My defeats make more news than wins: Pankaj Advani

My defeats make more news than wins: Pankaj Advani

"It's ironical that my losing makes more news than my winning nowdays. When I win it's like praises coming from all over places, but when I lose, it's like Oh! how come it happened. How did you lose? Very strange. You see very shocking reactions," Pankaj told PTI in an interview.

"I don't know what to do in that situation. Whether to feel happy that people expect so much from me or to feel disappointed that my being so low profile has been taken for granted. To get noticed, you have to be in the news for the wrong reasons. I can't do that, and so my win is taken for granted," the world champion said.

A miffed Pankaj went on to criticise the IPL, saying that more then sports, it is a mix of business and entertainment. "It's all about entertainment. Entertainment factor first than cricket. And people love all this," he said.

Pankaj, the youngest Asian to have won the IBSF titles for record a six times, said all the sports federations including Billiards and Snooker Federation of India (BSFI) should take a leaf out of BCCI's book on how to successfully promote and market their sports.

"Not on the similar lines like IPL, but something like that. It's a general comment that all the federations including BSFI should follow the example of BCCI and learn ways to promote and market their sports," he said.

"It's my personal view. To make cuesports more spectator friendly and increase its base, you need to get more and more people involved in this game. Like exhibition matches in shopping malls.

"Basically, it's an indoor game, so organise a tournament in an open arena. You need to come out with something out of the box thinking, some radical ideas. And that's where federation must come in and think over it."

"Players' job is to perform. Do the country proud. People who governs the sport, they need to be more pro-active in marketing the game," said Pankaj, the only cueist to have won twin titles (point and time formats) at the IBSF World Billiards championships not once but twice.

Pankaj feels that it's high time the country starts appreciating heroes from other sports. "In India, when you talk about sports, most of the parents are of the view that it's a waste of academic future. This shows there lack of passion for sports.

"You have great sportspersons in every field where they have achieved everything they want. Huge bunch of achievers we have in India and that's inspirational," he said.
Expectations have always sat heavy on this young player's slim shoulders, but he's learnt to deal with them.

"I have reached a stage in my career where I don't have to prove anything to anyone. After winning seven world titles and five Asian titles, I really don't need to prove anything. If last five years results are to go by, I think I have done my bit and achieved everything," he said.
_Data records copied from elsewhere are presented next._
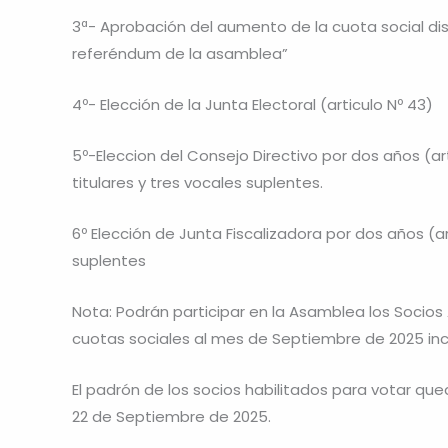
3ª- Aprobación del aumento de la cuota social dis
referéndum de la asamblea”
4º- Elección de la Junta Electoral (articulo Nº 43)
5º-Eleccion del Consejo Directivo por dos años (art
titulares y tres vocales suplentes.
6º Elección de Junta Fiscalizadora por dos años (a
suplentes
Nota: Podrán participar en la Asamblea los Socios
cuotas sociales al mes de Septiembre de 2025 incl
El padrón de los socios habilitados para votar qued
22 de Septiembre de 2025.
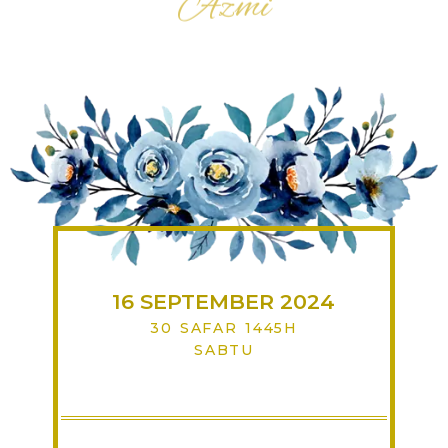
16 SEPTEMBER 2024
30 SAFAR 1445H
SABTU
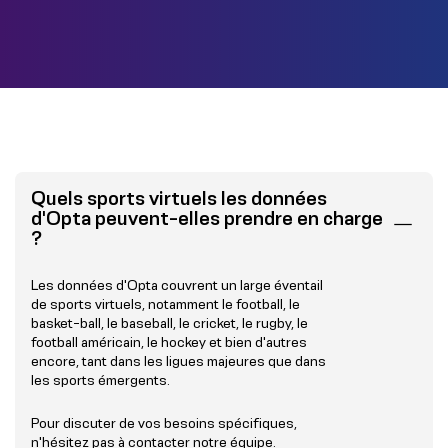
Quels sports virtuels les données
d'Opta peuvent-elles prendre en charge
?
Les données d'Opta couvrent un large éventail
de sports virtuels, notamment le football, le
basket-ball, le baseball, le cricket, le rugby, le
football américain, le hockey et bien d'autres
encore, tant dans les ligues majeures que dans
les sports émergents.
Pour discuter de vos besoins spécifiques,
n'hésitez pas à
contacter notre équipe
.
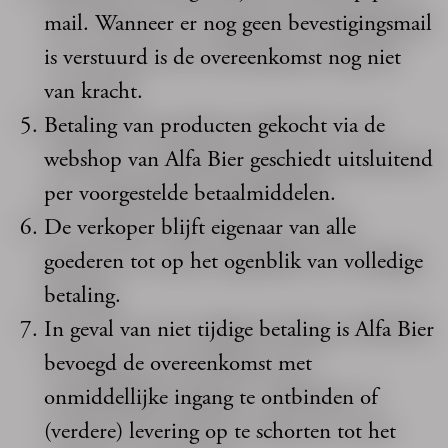
mail. Wanneer er nog geen bevestigingsmail
is verstuurd is de overeenkomst nog niet
van kracht.
Betaling van producten gekocht via de
webshop van Alfa Bier geschiedt uitsluitend
per voorgestelde betaalmiddelen.
De verkoper blijft eigenaar van alle
goederen tot op het ogenblik van volledige
betaling.
In geval van niet tijdige betaling is Alfa Bier
bevoegd de overeenkomst met
onmiddellijke ingang te ontbinden of
(verdere) levering op te schorten tot het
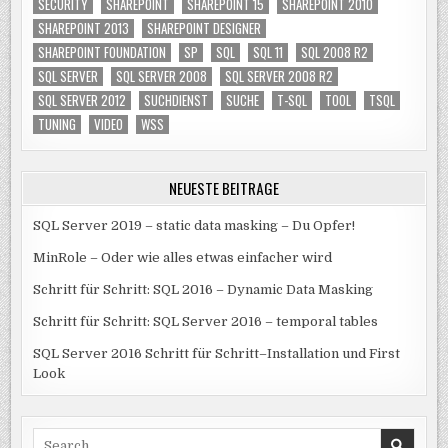
SECURITY
SHAREPOINT
SHAREPOINT 15
SHAREPOINT 2010
SHAREPOINT 2013
SHAREPOINT DESIGNER
SHAREPOINT FOUNDATION
SP
SQL
SQL 11
SQL 2008 R2
SQL SERVER
SQL SERVER 2008
SQL SERVER 2008 R2
SQL SERVER 2012
SUCHDIENST
SUCHE
T-SQL
TOOL
TSQL
TUNING
VIDEO
WSS
NEUESTE BEITRÄGE
SQL Server 2019 – static data masking – Du Opfer!
MinRole – Oder wie alles etwas einfacher wird
Schritt für Schritt: SQL 2016 – Dynamic Data Masking
Schritt für Schritt: SQL Server 2016 – temporal tables
SQL Server 2016 Schritt für Schritt–Installation und First
Look
Search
"My next aim is to become India's best sportsperson. To achieve everything that a sportsperson wants to achieve in his career. I am the best in cuesports and I have no qualms admitting that and there is no suspicion about that."

On upcoming tournaments, Pankaj said, "I will be participating in Asian Snooker championship in May in Thailand, World billiards and snooker championship in August, September and then Asian Games in November in China."